By midseason, the narrative of the precocious, energetic up-and-comer that had persisted over Kingsbury’s first 18 months on the job curdled into something darker. After the Oklahoma State loss, a columnist in Oklahoma mocked Kingsbury as “college football’s Anna Kournikova.” After the K-State loss, a local writer at the Lubbock paper cackled that Kliff “didn’t look so pretty at his post-game press conference,” noting that his eyes “looked sullied and sunken” by the frustration of a fading season, and later adding, “it is hard to look like Ryan Gosling with the crow’s feet beginning to grow at the corners of his eyes.” After the TCU debacle, a Houston columnist admonished Kingsbury to “lose the sunglasses,” unless he was wearing them for anonymity. Amid the mounting losses, getting called out by national scribes for making too much money must have felt like kid gloves.

But at no point did the Raiders rebound with a performance that might have served as a rebuttal, leaving Kingsbury only one viable response: putting his nose to the grindstone. In January, he hired a new defensive coordinator, David Gibbs, from the University of Houston to import the aggressive, ball-hawking philosophy that resulted in an FBS-best 73 takeaways the past two years. In the meantime, he’s remained fully clothed in public and out of the headlines altogether except for engaging in routine patter with beat reporters and at conference media days.
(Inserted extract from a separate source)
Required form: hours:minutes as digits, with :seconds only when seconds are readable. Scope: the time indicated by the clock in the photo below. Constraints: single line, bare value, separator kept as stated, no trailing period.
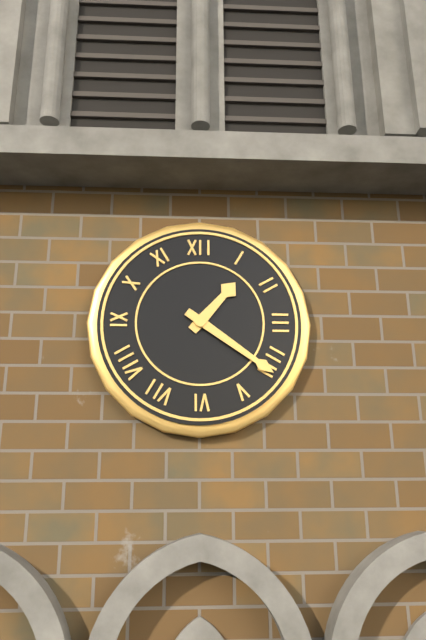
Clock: 1:21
When he’s had something to say, it’s been about the timeline for naming a starting quarterback, or the potential impact of Ohio State transfer Mike Mitchell on the beleaguered linebacking corps, or his expectations for the incoming recruiting class, all while knowing full well that the only way to counter the most deep-seated doubts about his administration — that he’s in over his head; that he doesn’t project authority; that his pretty-boy rep is somehow embodied by an inherently soft team — is to engineer a turnaround in the Big 12 standings. If that happens, Kingsbury will revive his status as the precocious coach on the upswing, fully deserving of his $3.1 million annual salary. If not, his seat will become a little hotter and the skeptics even more entrenched.

“It’s one of those offseasons that we definitely took a closer look at what we’re doing as a program and we’ve addressed it,” Kingsbury told the Dallas Morning News. “We’re just grinding. None of us were happy with the way things worked out. It’s kind of a decision with the way things went last year. We want a workmanlike attitude.”

No one ever used words like grinding or workmanlike, or their close cousin blue-collar, to describe Texas Tech in the Leach years, which stand as arguably the most successful decade in school history. More than any other factor, it was Kingsbury’s association with that era, as the first of many record-breaking passers on Leach’s watch, that made him such a popular candidate to restore the wide-open, pass-happy, defense-optional mentality in the first place. Between Leach and Kevin Sumlin, on whose staff Kingsbury served at Houston and Texas A&M, Kingsbury has spent virtually his entire career running some iteration of the Air Raid that he helped to bring into fashion as a player. Neither the playbook nor the basic philosophy behind it is going to change anytime soon. But until the record improves and the Red Raiders regain some measure of relevance in the Big 12, if blue-collar rhetoric is what the skeptics need to hear to be assured their head man is maturing into the kind of sober, straitlaced chief who fits the standard head-coaching mold, then that’s what they’re going to get.